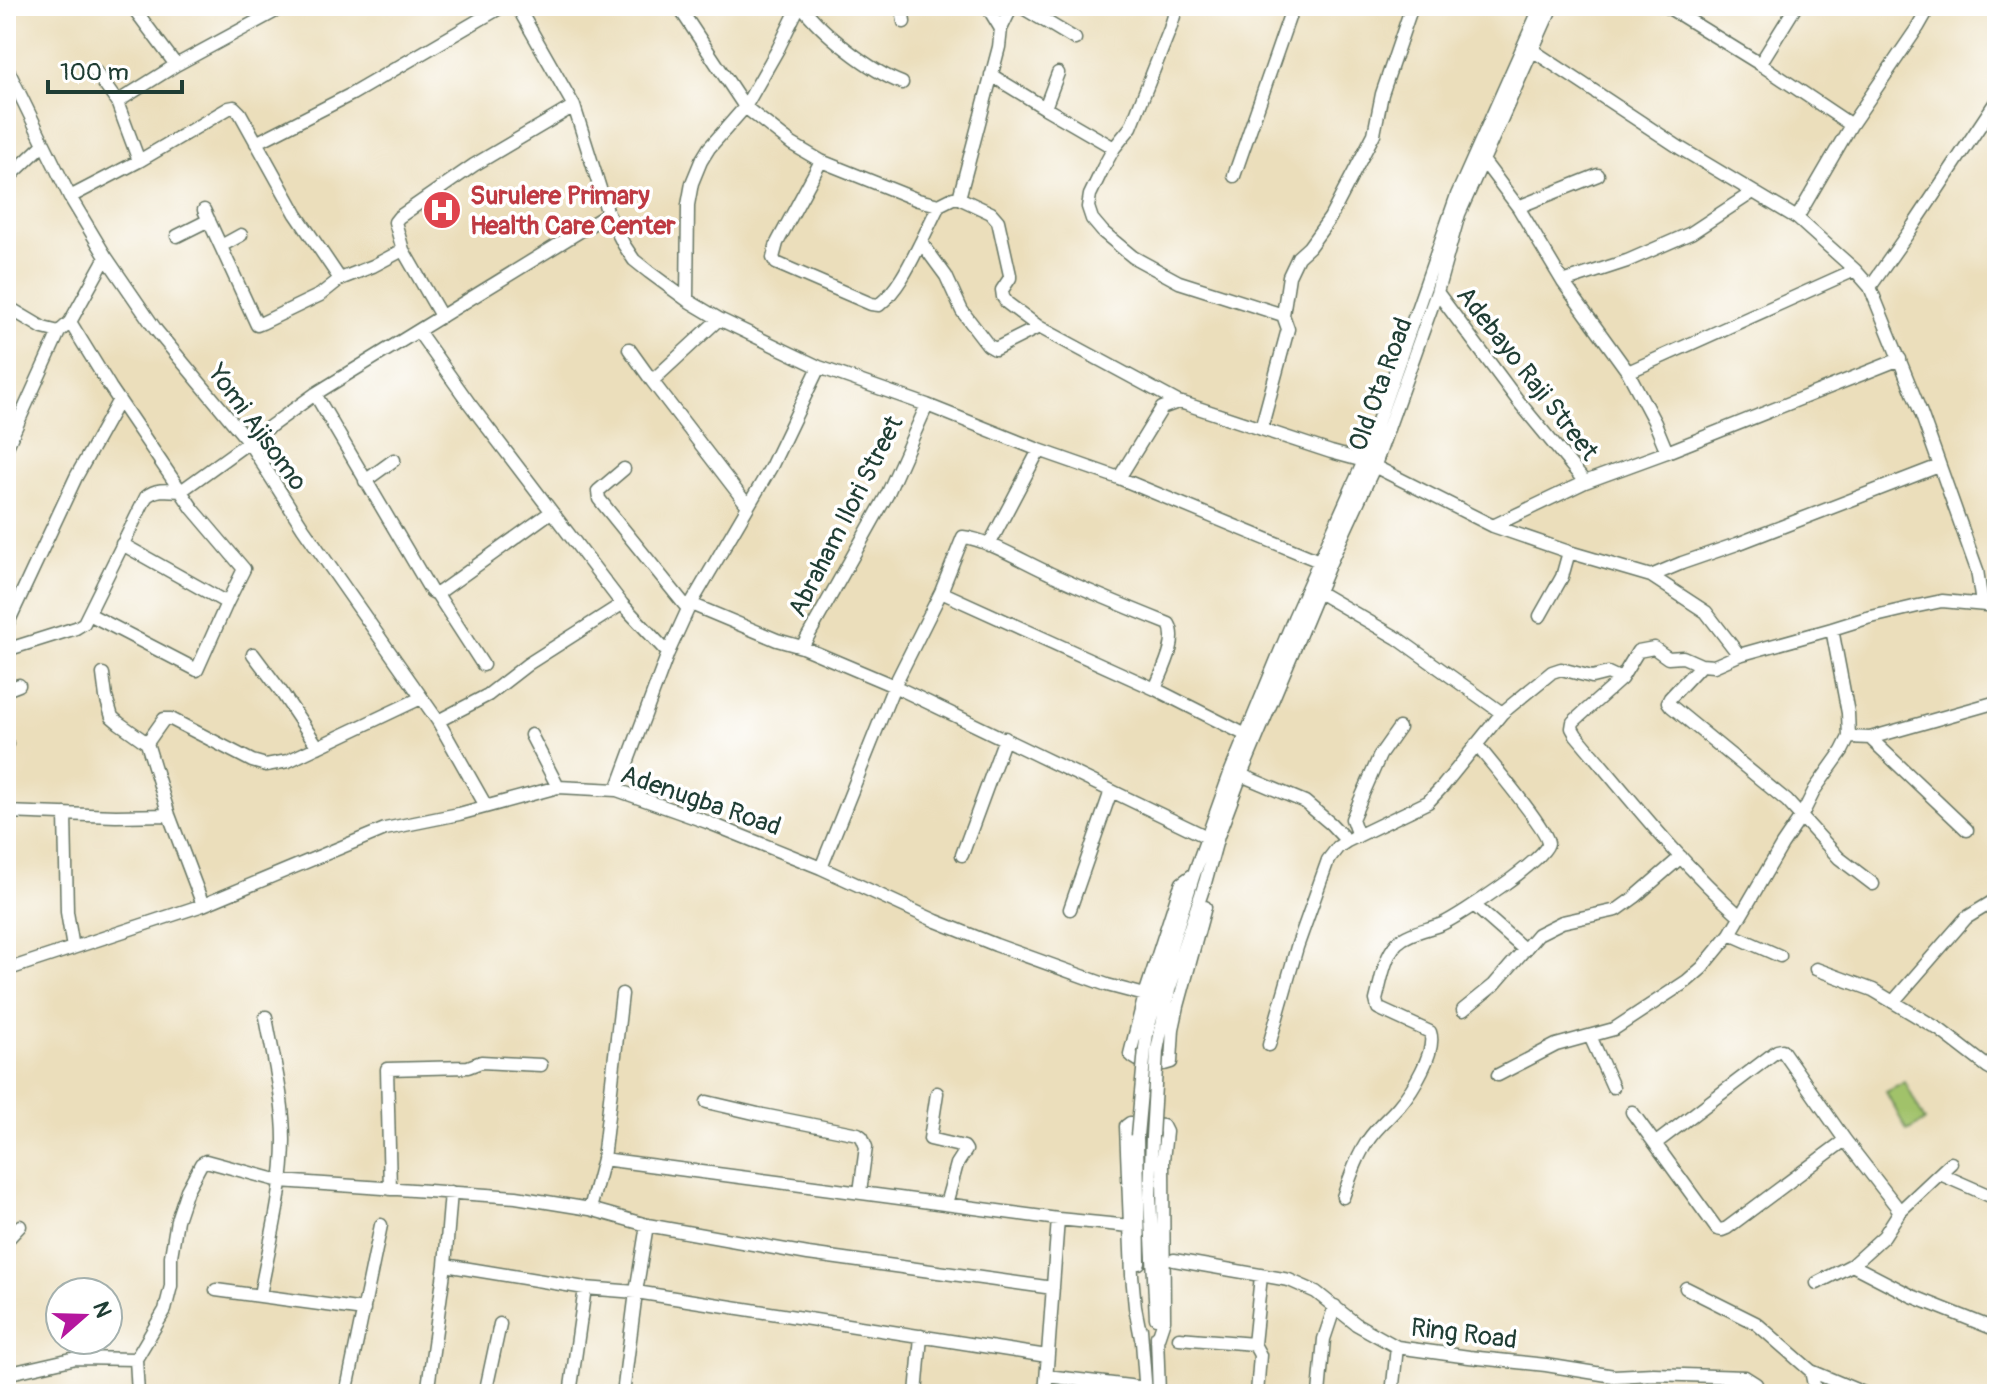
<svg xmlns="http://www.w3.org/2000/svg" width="2003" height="1400" viewBox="0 0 2003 1400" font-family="Pangolin,sans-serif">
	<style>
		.green { fill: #a1c26b; stroke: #608050; stroke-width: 2 }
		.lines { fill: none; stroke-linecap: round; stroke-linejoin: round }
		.minor-casing { stroke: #667563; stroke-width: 15 }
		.minor { stroke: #fff; stroke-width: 12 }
		.minor-bridge-casing { stroke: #667563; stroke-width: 15; stroke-linecap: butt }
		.minor-bridge { stroke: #fff; stroke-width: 12 }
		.labels { text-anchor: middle; stroke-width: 7; stroke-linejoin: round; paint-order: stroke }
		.health-label { font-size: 26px; font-weight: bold; fill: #be3a42; stroke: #fff; text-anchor: start }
		.street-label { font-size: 26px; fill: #1f3d34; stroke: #fff }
	</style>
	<rect width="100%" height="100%" fill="#fff"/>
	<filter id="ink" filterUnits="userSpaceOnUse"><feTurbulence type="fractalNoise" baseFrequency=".0125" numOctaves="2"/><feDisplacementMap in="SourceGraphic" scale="16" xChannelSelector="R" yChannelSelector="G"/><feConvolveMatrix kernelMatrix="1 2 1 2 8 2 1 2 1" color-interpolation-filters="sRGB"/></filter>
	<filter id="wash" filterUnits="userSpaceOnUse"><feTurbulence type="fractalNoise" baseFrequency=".006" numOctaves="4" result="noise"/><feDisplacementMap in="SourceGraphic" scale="32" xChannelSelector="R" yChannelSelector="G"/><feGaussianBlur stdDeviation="1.8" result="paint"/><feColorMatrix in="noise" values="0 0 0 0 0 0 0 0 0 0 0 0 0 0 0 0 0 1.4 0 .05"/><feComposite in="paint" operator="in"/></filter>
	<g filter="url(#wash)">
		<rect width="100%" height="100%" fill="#ebdebb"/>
		<path class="green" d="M 1905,1082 L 1925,1121 L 1907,1131 L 1886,1092 Z"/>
	</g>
	<g filter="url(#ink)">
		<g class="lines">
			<defs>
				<path id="minor" d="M 132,6 L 176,65
					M 517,6 L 574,106 L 608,214 L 624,245 L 634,260 L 649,272 L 687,300 L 719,319 L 819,367 L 927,405 L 1039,450 L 1119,478 L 1319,561
					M 678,6 L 745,107 L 792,144 L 821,161 L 918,200 L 939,205 L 953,198 L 959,198 L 999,47 L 1001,29 L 1012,6
					M 802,6 C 822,33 870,71 902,83
					M 902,6 L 904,22
					M 987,6 L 1001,29
					M 1020,6 L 1075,39
					M 1177,6 L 1170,29 L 1131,127 L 1114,148 L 1103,168 L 1090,195 L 1088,207 L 1092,219 L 1103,232 L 1133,257 L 1179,282 L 1283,315
					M 1666,6 L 1760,64 L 1851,125
					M 1532,50 L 1680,148 L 1797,218 L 1855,270 L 1870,287 L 1921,413 L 1977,570 L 1982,604
					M 1760,64 L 1796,6
					M 6,66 L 70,197 L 106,257 L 156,330 L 248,441 L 303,528 L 438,721 L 486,806
					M 95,71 L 117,102 L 139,161
					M 991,75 L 1045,108 L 1114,148
					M 117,102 L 176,65 L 285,6
					M 1045,108 L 1058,73
					M 256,143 L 352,94 L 503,6
					M 1482,159 L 1518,207 L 1563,282 L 1628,372 L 1655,423 L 1667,452
					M 821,161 L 777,243 L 773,258 L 776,263 L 871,304 L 879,305 C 898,290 910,264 921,242
					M 1234,176 L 1293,6
					M 6,180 L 44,144
					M 70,197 L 139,161 L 229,108 L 234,107 L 240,113 L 296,214 L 340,279
					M 959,198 L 991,213 L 998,221 L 1010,275 L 1010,278 L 1002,290 L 1003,297 L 1007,303 L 1039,327 L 1178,402
					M 939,205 L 921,242 L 946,276 L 962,311 L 988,345 L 995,349 L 1039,327
					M 1518,207 L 1598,175
					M 204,210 L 257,325 L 262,323 L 320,295 L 340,279 L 373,266 L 403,250 L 395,222 L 399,217 L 474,165 L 574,106
					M 1797,218 L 1851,125 L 1918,27 L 1930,6
					M 177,236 L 209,220
					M 221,246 L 241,235
					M 403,250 L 441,316
					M 1563,282 L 1627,261 L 1691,233 L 1753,192
					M 1870,287 L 1913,226 L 1997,100
					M 1437,292 L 1519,402 L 1585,482
					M 687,300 L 688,205 L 692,183 L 701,161 L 709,148 L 745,107 L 778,49 L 799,6
					M 6,306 L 43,328 L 59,332
					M 719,319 L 652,381 L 748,506
					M 70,322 L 110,387 L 193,509 L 244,569 L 227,603 L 197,670 L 89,614
					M 418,331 L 469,403 L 622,604 L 668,653
					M 629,349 L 652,381
					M 1628,372 L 1855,270
					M 315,394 L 431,591 L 437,594 L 483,665
					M 1261,429 L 1288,329 L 1283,315 L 1289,276 L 1298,257 L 1309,247 L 1330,218 L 1374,134 L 1382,94 L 1412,6
					M 6,449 L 59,332 L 70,322 L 106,257
					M 624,469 L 598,491 L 599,499 L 688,609
					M 1119,478 L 1162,408 L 1178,402 L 1186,404 L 1331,452 L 1364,461 L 1493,526 L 1569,552 L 1651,576 L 1706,612 L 1739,655
					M 365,481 L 394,460
					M 1493,526 L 1585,482 L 1667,452 L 1900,359
					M 122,544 L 227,603
					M 989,545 L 1039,450
					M 1651,576 L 1682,563 L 1737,544 L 1939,466
					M 941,592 L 1155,689 L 1246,735
					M 1318,592 L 1397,638 L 1502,713
					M 437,594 L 551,512
					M 691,604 L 777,640 L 802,647 L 894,686 L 1207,837
					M 1994,605 L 1997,643
					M 1540,616 L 1562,577 L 1569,552
					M 6,627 L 76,477 L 119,400
					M 802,647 L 887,495 L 927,405
					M 6,650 L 76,628 L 84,623 L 146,497 C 156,488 168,490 181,491 L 315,394 L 608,214
					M 253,654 L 280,690 L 318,747
					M 103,674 L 106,697 L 112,717 L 119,723 L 147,743 L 169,815 L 203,905
					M 1621,679 L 1573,722 L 1572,728 L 1576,735 C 1629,797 1679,862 1740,916
					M 6,690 L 19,685
					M 438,721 L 488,695 L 528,664 L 622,604
					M 531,735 L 558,787
					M 1849,737 L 1870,738 L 1997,702
					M 1870,738 L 1967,830
					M 147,743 L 164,719 L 171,719 L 252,761 L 266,765 L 288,761 L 421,698
					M 6,745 L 7,744
					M 1241,775 L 1305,802 L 1331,824 L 1347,841
					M 617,790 L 668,653 L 688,609 L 771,467 L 819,367
					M 6,812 L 116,816 L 169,815
					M 65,814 L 67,912 L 73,948
					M 1358,836 L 1352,819 L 1380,755 L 1399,728
					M 962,855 L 1005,738
					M 821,868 L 894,686 L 941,592 L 963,537 C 987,539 1026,563 1049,573 C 1089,592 1129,608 1169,624 C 1179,641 1162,671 1155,689
					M 1194,874 L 1182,883 L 1179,890 L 1145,995 L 1130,1054 C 1139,1064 1159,1067 1171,1062 L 1173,1029 L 1178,1006 L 1205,907
					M 1873,884 L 1839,858 L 1787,801 L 1671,706 L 1668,702 L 1670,698 L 1701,665 L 1714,666 L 1739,655 L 1832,629 L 1867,618 L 1918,606 L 1942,601 L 1997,606
					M 1475,906 L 1525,950
					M 1070,909 L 1111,791
					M 1730,934 L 1780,956
					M 1816,969 L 1873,990 L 1940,1030 L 1988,1067 L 1997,1072
					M 6,970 L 203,905 L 385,829 L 459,814 L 558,787 L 617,790 L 707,822 L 821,868 L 936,921 L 996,945 L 1107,985 L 1145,995
					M 1893,1002 L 1966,918 L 1997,899
					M 1463,1010 L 1494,985 L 1538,934 L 1562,922 L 1617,910 L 1635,897 L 1681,857
					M 1590,1036 L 1613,1087
					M 1269,1045 L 1297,947 L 1328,860 L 1338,847 L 1347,841 L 1428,802 L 1443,786 L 1502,713 L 1552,672 L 1561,669 L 1592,677 L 1608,673 L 1621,679 L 1638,651 L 1654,648 L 1668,658 L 1683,657 L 1701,665
					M 1145,1049 L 1147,1033 L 1165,965 L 1194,874 L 1231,771 L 1294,618 L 1364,461 L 1457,195 L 1541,6
					M 1157,1051 L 1169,990 L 1205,883 L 1218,836 L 1241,775 L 1329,565 L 1375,465 L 1437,292 L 1459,214 L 1552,6
					M 1498,1075 L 1556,1045 L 1614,1029 L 1687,981 L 1702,968 L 1730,934 L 1782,845 L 1801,817 L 1815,789 L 1842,751 L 1849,737 L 1848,713 L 1832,629
					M 937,1093 L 930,1139 L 964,1147 L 966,1150 L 957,1164 L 946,1204
					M 707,1102 L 758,1114 L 858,1134 L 862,1137 L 866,1147 L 860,1192
					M 1632,1112 L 1717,1229 L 1722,1230 L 1727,1228 L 1845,1140
					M 1137,1136 L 1139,1263
					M 1152,1137 L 1150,1197 L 1156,1318
					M 1656,1143 L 1777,1051 L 1782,1050 L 1845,1140 L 1900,1211
					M 603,1159 L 1058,1219 L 1130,1226
					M 1940,1174 L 1997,1199
					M 390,1189 L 387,1069 L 468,1067 L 481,1062 L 541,1065
					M 1343,1197 C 1350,1178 1357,1156 1369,1139 C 1377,1127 1390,1117 1399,1106 C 1412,1091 1437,1051 1430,1032 L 1382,1010 L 1378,1008 L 1376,1000 C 1381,982 1384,957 1397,943 C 1409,932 1427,930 1442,924 C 1458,917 1548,858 1548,843 C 1548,830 1488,759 1476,744
					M 590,1209 L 603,1159 L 622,994
					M 6,1241 L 20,1226
					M 1174,1260 L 1289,1280 L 1316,1292 L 1356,1324 L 1397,1347 L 1469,1357 L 1546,1365 L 1614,1376 L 1653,1374 L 1745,1377 L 1756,1384 L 1759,1394
					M 445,1265 L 585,1288 L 636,1292 L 1047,1356
					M 1852,1265 L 1912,1296 L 1997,1330
					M 1817,1283 L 1852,1265 L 1884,1236 L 1900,1211 L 1951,1163
					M 1686,1288 L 1756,1323 L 1811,1371 L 1866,1394
					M 216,1290 L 364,1310
					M 260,1295 C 269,1246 284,1190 284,1140 C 284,1099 273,1057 266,1017
					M 1141,1329 L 1146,1394
					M 1157,1336 L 1159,1394
					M 1141,1338 L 1135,1307 L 1132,1275 L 1126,1126 L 1130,1123 L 1163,1126 L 1166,1132 L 1163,1160 L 1164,1320 L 1157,1341
					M 1179,1338 L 1254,1344
					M 1811,1371 L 1816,1394
					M 6,1374 L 76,1358 L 136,1359
					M 1047,1376 L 1146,1388
					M 138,1394 L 136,1359 L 165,1310 L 171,1286 L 171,1256 L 177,1220 L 187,1190 L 201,1164 L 206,1161 L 280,1181 L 516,1197 L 590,1209 L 647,1225 L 808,1254 L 1053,1288
					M 346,1394 L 381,1225
					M 427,1394 L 445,1265 L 451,1192
					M 485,1394 L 500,1324
					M 570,1394 L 585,1288
					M 623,1394 L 636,1292 L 647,1225
					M 916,1394 L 921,1336
					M 1045,1394 L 1058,1219
					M 1257,1394 L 1260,1355 L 1254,1344 L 1261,1276
					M 1319,1394 L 1324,1339 L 1335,1306
					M 1392,1394 L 1397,1347"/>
			</defs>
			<use href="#minor" class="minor-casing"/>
			<use href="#minor" class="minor"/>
			<defs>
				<path id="minor-bridge" d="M 1137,1136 L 1145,1049
					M 1152,1137 L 1157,1051"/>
			</defs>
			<use href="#minor-bridge" class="minor-bridge-casing"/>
			<use href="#minor-bridge" class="minor-bridge"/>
		</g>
	</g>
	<defs>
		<symbol id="hospital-disc" viewBox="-11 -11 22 22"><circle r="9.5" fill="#e0444e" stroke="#fff"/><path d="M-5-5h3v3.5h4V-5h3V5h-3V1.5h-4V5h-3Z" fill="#fff"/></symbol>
	</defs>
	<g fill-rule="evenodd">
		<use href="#hospital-disc" x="420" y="188" width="44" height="44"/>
	</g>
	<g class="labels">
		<g class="health-label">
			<text x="470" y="204">Surulere Primary<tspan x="470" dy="30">Health Care Center</tspan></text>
		</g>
		<g class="street-label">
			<text transform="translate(1528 373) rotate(52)" y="9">Adebayo Raji Street</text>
			<text transform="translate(1380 384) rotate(-70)" y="9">Old Ota Road</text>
			<text transform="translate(258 427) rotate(54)" y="9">Yomi Ajisomo</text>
			<text transform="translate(845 516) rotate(-63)" y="9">Abraham Ilori Street</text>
			<text transform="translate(701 800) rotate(19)" y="9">Adenugba Road</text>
			<text transform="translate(1464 1333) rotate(7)" y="9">Ring Road</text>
		</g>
	</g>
	<rect width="2003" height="1400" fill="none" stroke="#fff" stroke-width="32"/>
	<g transform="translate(84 1316) rotate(70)"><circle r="38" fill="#ffffff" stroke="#a5b1ae" stroke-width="2"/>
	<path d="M0-6L14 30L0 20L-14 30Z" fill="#b5179e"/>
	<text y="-12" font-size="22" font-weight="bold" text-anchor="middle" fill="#1f3d34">N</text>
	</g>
	<path d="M48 80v12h134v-12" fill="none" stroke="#1f3d34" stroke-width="4"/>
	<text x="60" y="80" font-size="24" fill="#1f3d34" stroke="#ffffff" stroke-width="6" paint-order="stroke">100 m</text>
</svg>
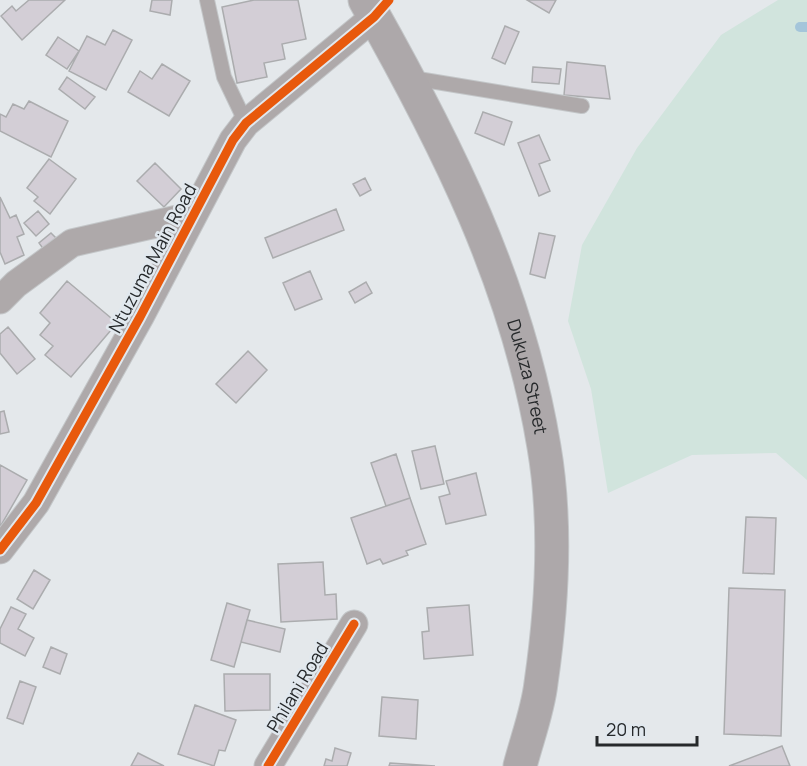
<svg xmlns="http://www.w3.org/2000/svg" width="807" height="766" font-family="Manrope,sans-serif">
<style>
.green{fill:#d1e4dd}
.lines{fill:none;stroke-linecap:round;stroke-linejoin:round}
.stream{stroke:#a4c5da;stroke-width:10}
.building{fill:#d3ced6;stroke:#abacae;stroke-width:1.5}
.service-casing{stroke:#c3c6c8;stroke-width:16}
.minor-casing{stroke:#c3c6c8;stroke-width:29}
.secondary-casing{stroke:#c3c6c8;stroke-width:35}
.service{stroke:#aea9aa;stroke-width:14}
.minor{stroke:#aea9aa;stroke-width:27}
.secondary{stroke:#ada8aa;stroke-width:33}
.cycleway-casing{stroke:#e1e8ee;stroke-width:13}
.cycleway{stroke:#e8590c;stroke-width:9}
.labels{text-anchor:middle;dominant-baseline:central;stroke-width:5;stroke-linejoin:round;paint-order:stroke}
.street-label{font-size:18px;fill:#26292b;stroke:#e1e8ee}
</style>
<rect width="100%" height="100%" fill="#e4e8eb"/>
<path class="green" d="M778 0H807V480L776 453 692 455 608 493 591 389 568 321 582 245 637 148 721 35Z"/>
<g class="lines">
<path class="stream" d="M800 27H807"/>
</g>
<path class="building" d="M29 0H65L22 40 1 16 12 6 16 11Z
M152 0H172L170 15 150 11Z
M254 0H298L306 39 282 44 285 59 264 63 267 77 237 83 222 7Z
M527 0H556L549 13Z
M505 26 519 32 505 64 492 58Z
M113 30 132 40 106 90 69 71 87 36 105 45Z
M58 37 79 51 67 69 46 55Z
M567 62 605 66 610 99 564 95Z
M162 64 190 81 169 116 128 92 140 71 152 79Z
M533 67 561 69 559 84 532 82Z
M67 77 95 97 85 109 59 89Z
M29 101 68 121 51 157 0 131V114L6 117 13 104 24 109Z
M483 112 512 122 504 145 475 133Z
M539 135 550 160 539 164 550 191 539 196 518 143Z
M49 159 76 179 50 214 34 201 38 197 27 188Z
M155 163 181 189 164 207 137 181Z
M365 178 371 190 360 196 353 184Z
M0 197 10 218 16 215 24 234 17 237 24 255 5 264 0 252Z
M336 209 344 230 273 258 265 238Z
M38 211 49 224 36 236 24 223Z
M51 233 57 239 44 250 39 243Z
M539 233 555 236 545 278 530 274Z
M310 271 322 299 295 310 283 283Z
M67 281 117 323 71 377 45 355 53 346 40 335 50 323 40 313Z
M366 282 372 293 355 303 349 292Z
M8 327 35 359 17 374 0 353V334Z
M248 351 267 370 236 403 216 384Z
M4 411 9 432 0 434V412Z
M435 446 444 484 421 489 412 451Z
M396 454 410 498 386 506 371 463Z
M0 465 27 480 0 527Z
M476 473 486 515 446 524 439 497 450 494 446 481Z
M410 498 426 544 406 551 408 555 383 564 380 559 367 564 351 518Z
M746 517 776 518 774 574 743 573Z
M323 562 325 595 336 594 337 619 281 622 278 564Z
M34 570 50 580 33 609 17 599Z
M729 588 785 590 781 736 724 734Z
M227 603 250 610 234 667 211 660Z
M469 605 473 655 424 659 422 632 429 631 427 608Z
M11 607 26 614 18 629 34 638 25 656 0 643V629Z
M247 620 285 629 280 652 241 642Z
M51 647 67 654 60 674 43 667Z
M224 674H270V710L225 711Z
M20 681 36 687 23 724 7 718Z
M382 697 418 700 416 739 379 736Z
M195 705 236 720 225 751 219 750 214 766 178 754Z
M782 746 790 766H729Z
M335 748 351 753 347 766H324L326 759 332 761Z
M138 753 164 766H131Z
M390 763 435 766H389Z"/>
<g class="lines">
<g class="service-casing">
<path id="service" d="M207 0 224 77 246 123
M412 78 582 106"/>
</g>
<g class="minor-casing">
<path id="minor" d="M0 300 16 284 72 243 191 216
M0 550 36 503 140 317 233 140 246 123 374 17
M268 766 354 624"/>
</g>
<g class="secondary-casing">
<g id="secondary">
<path id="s1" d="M365 0C446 143 517 283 544 447 557 523 552 607 541 683 538 710 527 739 520 766"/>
</g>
</g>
<use href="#service" class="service"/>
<use href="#minor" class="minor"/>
<use href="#secondary" class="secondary"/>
<g class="cycleway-casing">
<path id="cycleway" d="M0 550 36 503 140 317 233 140 246 123 374 17 389 0
M268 766 354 624"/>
</g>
<use href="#cycleway" class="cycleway"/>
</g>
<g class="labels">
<g class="street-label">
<text transform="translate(152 258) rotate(-62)">Ntuzuma Main Road</text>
<text stroke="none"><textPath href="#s1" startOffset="412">Dukuza Street</textPath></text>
<text transform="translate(297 687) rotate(-59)">Philani Road</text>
</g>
</g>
<path d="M597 736v9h100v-9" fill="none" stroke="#26292b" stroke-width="3"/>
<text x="606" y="736" font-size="18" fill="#26292b" stroke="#e1e8ee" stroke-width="4.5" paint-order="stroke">20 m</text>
</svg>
═══
> [WHAT IS EXPECTED] In the listing, find every line containing the word "feDisplacementMap" and list it.

> [EXERCISE OUTPUT]
	<filter id="ink" filterUnits="userSpaceOnUse"><feTurbulence type="fractalNoise" baseFrequency=".0125" numOctaves="2"/><feDisplacementMap in="SourceGraphic" scale="16" xChannelSelector="R" yChannelSelector="G"/><feConvolveMatrix kernelMatrix="1 2 1 2 8 2 1 2 1" color-interpolation-filters="sRGB"/></filter>
	<filter id="wash" filterUnits="userSpaceOnUse"><feTurbulence type="fractalNoise" baseFrequency=".006" numOctaves="4" result="noise"/><feDisplacementMap in="SourceGraphic" scale="32" xChannelSelector="R" yChannelSelector="G"/><feGaussianBlur stdDeviation="1.8" result="paint"/><feColorMatrix in="noise" values="0 0 0 0 0 0 0 0 0 0 0 0 0 0 0 0 0 1.4 0 .05"/><feComposite in="paint" operator="in"/></filter>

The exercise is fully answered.